Work to complete:
In the data below, find the line that contains "Jerusalem (January, 2015)." and the line that contains "Denmark (September 2012).". Copy both, plus every line between them, exactly.

[Dataset entries]
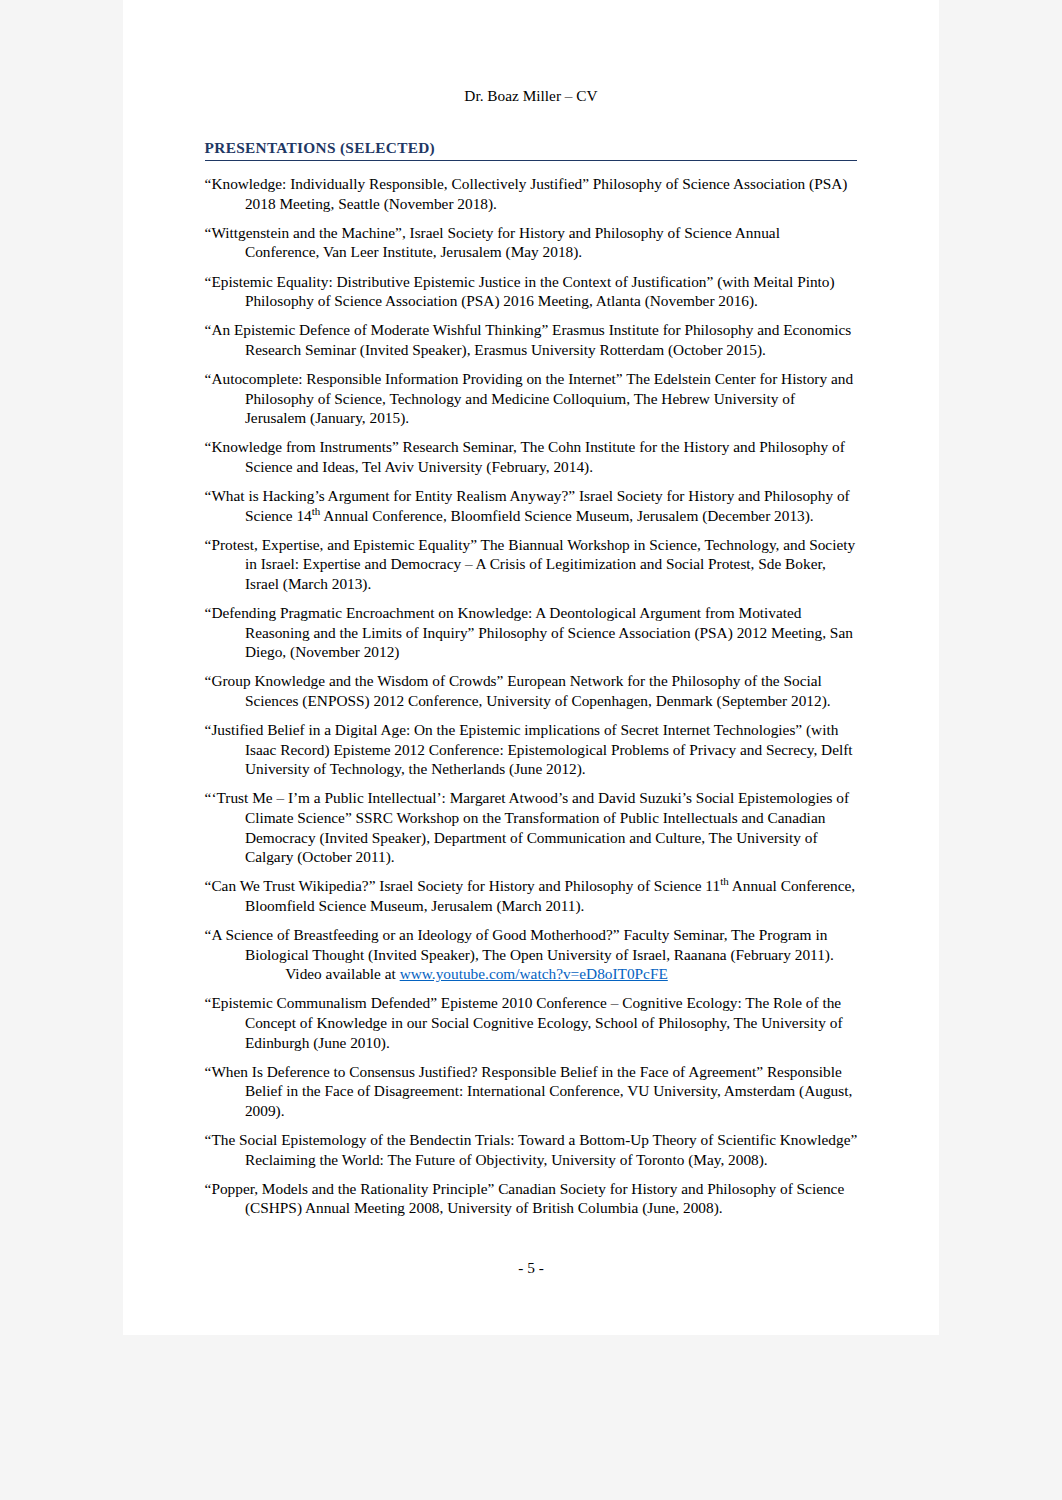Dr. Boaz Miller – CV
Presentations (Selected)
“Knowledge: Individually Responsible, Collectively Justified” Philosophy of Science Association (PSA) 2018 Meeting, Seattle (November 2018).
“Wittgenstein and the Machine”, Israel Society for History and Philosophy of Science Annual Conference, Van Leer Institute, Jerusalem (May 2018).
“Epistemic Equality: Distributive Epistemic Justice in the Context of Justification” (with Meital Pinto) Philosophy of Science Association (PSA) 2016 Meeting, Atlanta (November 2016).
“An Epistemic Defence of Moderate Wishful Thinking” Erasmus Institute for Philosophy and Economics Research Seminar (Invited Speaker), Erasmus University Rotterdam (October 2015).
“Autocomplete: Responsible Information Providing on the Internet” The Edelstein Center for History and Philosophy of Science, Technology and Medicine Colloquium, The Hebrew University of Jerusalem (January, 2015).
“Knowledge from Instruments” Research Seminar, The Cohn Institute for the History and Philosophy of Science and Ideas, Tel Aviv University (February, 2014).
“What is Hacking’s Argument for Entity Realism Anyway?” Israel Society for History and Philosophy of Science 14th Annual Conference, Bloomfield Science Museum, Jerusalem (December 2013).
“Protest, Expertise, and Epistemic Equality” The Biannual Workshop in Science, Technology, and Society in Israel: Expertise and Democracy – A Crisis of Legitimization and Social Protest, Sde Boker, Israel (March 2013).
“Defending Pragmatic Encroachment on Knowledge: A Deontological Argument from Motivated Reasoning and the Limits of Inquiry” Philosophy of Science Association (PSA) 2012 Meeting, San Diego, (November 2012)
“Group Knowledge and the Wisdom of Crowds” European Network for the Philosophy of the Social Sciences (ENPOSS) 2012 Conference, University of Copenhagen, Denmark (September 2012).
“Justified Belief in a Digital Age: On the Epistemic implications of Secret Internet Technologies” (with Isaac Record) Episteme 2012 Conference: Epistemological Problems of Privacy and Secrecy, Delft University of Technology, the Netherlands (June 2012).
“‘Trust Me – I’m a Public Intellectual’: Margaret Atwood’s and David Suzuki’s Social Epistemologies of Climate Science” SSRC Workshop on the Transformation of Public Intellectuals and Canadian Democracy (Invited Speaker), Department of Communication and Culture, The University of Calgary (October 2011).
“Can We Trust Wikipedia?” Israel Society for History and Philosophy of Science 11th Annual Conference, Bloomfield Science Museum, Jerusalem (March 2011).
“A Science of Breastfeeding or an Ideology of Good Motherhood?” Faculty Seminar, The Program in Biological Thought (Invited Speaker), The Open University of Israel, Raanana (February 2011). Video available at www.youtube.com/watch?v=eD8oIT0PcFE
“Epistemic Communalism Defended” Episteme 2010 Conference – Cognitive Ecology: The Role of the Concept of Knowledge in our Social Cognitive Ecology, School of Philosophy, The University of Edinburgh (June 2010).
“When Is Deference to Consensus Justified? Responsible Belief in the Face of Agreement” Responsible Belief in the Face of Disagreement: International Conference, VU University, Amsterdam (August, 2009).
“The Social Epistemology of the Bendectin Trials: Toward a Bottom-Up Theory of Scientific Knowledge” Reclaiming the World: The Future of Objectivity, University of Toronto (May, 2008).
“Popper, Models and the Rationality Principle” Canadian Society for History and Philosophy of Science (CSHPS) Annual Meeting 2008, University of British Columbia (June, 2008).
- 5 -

Written reply:
“Autocomplete: Responsible Information Providing on the Internet” The Edelstein Center for History and Philosophy of Science, Technology and Medicine Colloquium, The Hebrew University of Jerusalem (January, 2015).
“Knowledge from Instruments” Research Seminar, The Cohn Institute for the History and Philosophy of Science and Ideas, Tel Aviv University (February, 2014).
“What is Hacking’s Argument for Entity Realism Anyway?” Israel Society for History and Philosophy of Science 14th Annual Conference, Bloomfield Science Museum, Jerusalem (December 2013).
“Protest, Expertise, and Epistemic Equality” The Biannual Workshop in Science, Technology, and Society in Israel: Expertise and Democracy – A Crisis of Legitimization and Social Protest, Sde Boker, Israel (March 2013).
“Defending Pragmatic Encroachment on Knowledge: A Deontological Argument from Motivated Reasoning and the Limits of Inquiry” Philosophy of Science Association (PSA) 2012 Meeting, San Diego, (November 2012)
“Group Knowledge and the Wisdom of Crowds” European Network for the Philosophy of the Social Sciences (ENPOSS) 2012 Conference, University of Copenhagen, Denmark (September 2012).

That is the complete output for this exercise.